Estetica dell’invisibile.
Consideriamo un’esperienza frequente e apparentemente banale, in realtà molto complessa e solo in parte chiarita: quando ricordiamo episodi vissuti, quando, in altre parole, attiviamo i meccanismi della memoria episodica, ciò che è ricordato si dispiega nella coscienza nell’ordine temporale e nello spazio in cui è avvenuto.
Ritorna la sequenza, ordinata nel tempo e nello spazio, degli eventi, e si ricordano, anche se non li si rivivono, la loro durata e gli eventuali intervalli nel loro svolgersi. Le dimensioni temporale e spaziale sono costituenti del ricordo. I meccanismi della memoria episodica trasmettono alla coscienza i ricordi in un unico contesto spaziotemporale.
È possibile ricordare le esperienze - sia del mondo esterno che dell’interiorità, come idee, progetti, riflessioni, stati d’animo, ecc. - in modo ordinato perché esse, al momento della percezione, furono inserite nelle categorie a priori del tempo e dello spazio, cioè nei tralicci nervosi congeniti e fondamentali della mente e della memoria.
A priori, come già intuito da Immanuel Kant, perché tempo e spazio non sono concetti empirici derivati dall’esperienza, ma prodotti di meccanismi nervosi congeniti nei quali è ordinata l’esperienza, trasmessi da una generazione all’altra per via genetica.
Da anni le neuroscienze cognitive cercano dove si trovino i meccanismi dell’attribuzione all’esperienza della dimensione dello spazio e del tempo e come funzionino.
I coniugi norvegesi M-B. e E.I. Moser, assieme all’americano J. O’Keefe, ricevettero nel 2014 il premio Nobel per lo studio dei meccanismi cerebrali congeniti della percezione e dell’orientamento nello spazio (si veda Il Domenicale del 7 ottobre 2014). Si tratta, come per il tempo, di una categoria congenita dello spazio tridimensionale, e non di percezioni del mondo, tant’è che i nati ciechi hanno una concezione così precisa dello spazio da consentir loro di muoversi con relativa sicurezza.
Gli organi fondamentali del senso dello spazio sono il lobo parietale, specie quello destro, e aree della corteccia a ridosso dell’ippocampo, organo mediano doppio essenziale per la memoria, per il senso del tempo e dello spazio e per l’affettività. L’area corticale paraippocampale (o entorhinale) è l’interfaccia fra la neocorteccia (cioè l’insieme delle aree corticali a sei strati, recenti nell’evoluzione e maggiormente strutturate) e l’ippocampo.
Nello studio pubblicato da «Nature», al quale collaborano i coniugi Moser premi Nobel del 2014, si descrive come si è individuata, nei topi, l’area che verosimilmente attribuisce all’esperienza la dimensione temporale, conservata poi nella memoria episodica. La fisica teorica ha unito spazio e tempo e nega la realtà del tempo. Le neuroscienze cognitive hanno, già da decenni, dimostrato l’esistenza del tempo in tutti gli esseri viventi con sistema nervoso. Esse mantengono separati spazio e tempo perché i meccanismi nervosi dei due a priori sono prodotti da aree corticali diverse, che funzionano secondo una loro particolare fenomenologia. La rappresentazione dello spazio è elaborata principalmente nella parte mediana della corteccia entorhinale.

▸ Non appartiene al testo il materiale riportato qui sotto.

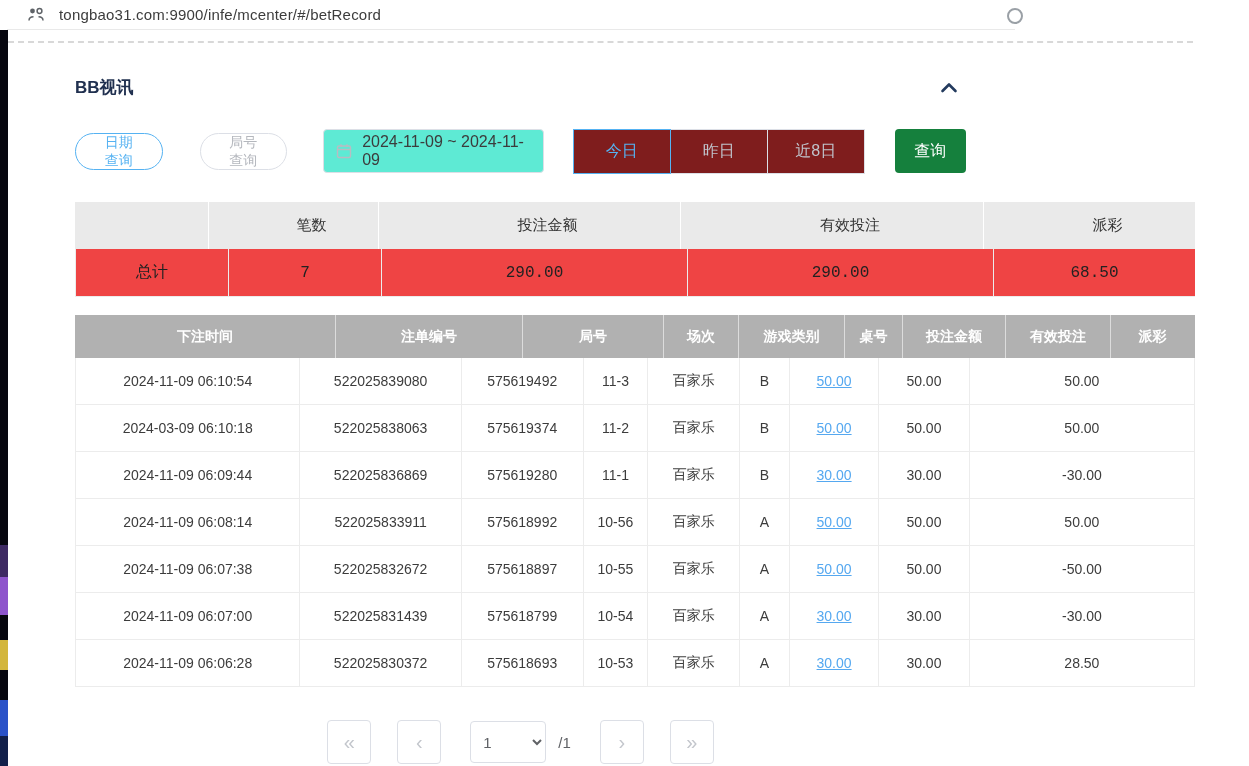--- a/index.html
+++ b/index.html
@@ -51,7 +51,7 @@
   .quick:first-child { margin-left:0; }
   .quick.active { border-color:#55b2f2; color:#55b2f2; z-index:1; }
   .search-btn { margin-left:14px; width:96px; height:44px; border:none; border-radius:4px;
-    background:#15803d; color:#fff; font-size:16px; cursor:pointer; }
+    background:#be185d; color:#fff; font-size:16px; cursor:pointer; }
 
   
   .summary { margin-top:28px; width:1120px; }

Nel lavoro sono descritti gli esperimenti che localizzano i meccanismi di attribuzione immediata ed automatica all’esperienza della dimensione temporale. Essi si trovano nella parte laterale della corteccia entorhinale. Il ruolo chiave dell’ippocampo nei meccanismi della memoria spiega come le dimensioni temporale e spaziale passino automaticamente, come caratteristiche dell’evento, nella memoria e ritornino col ricordo.
Dal momento che gli uomini, diceva Charles Darwin, «portano impressa nella struttura fisica l’impronta indelebile della loro origine remota» è verosimile che gli stessi meccanismi scoperti nei topi esistano nell’uomo. L’ippocampo, organo centrale del sistema limbico dell’emotività, conferisce al tempo personale dell’esperienza la dimensione psicologica della durata.

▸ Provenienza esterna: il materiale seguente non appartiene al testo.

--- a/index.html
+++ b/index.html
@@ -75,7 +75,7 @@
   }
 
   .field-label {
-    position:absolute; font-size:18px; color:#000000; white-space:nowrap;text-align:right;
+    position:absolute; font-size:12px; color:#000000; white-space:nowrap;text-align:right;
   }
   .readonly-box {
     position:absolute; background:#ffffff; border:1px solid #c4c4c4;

Le due aree (laterale e mediana) della corteccia entorhinale a ridosso dell’ippocampo e l’ippocampo trasmettono alla coscienza la rappresentazione unitaria di ciò che avviene e di come e di quando avviene, conservata poi nella memoria. È un’ennesima e indubbia conferma dell’esistenza del tempo come realtà della natura.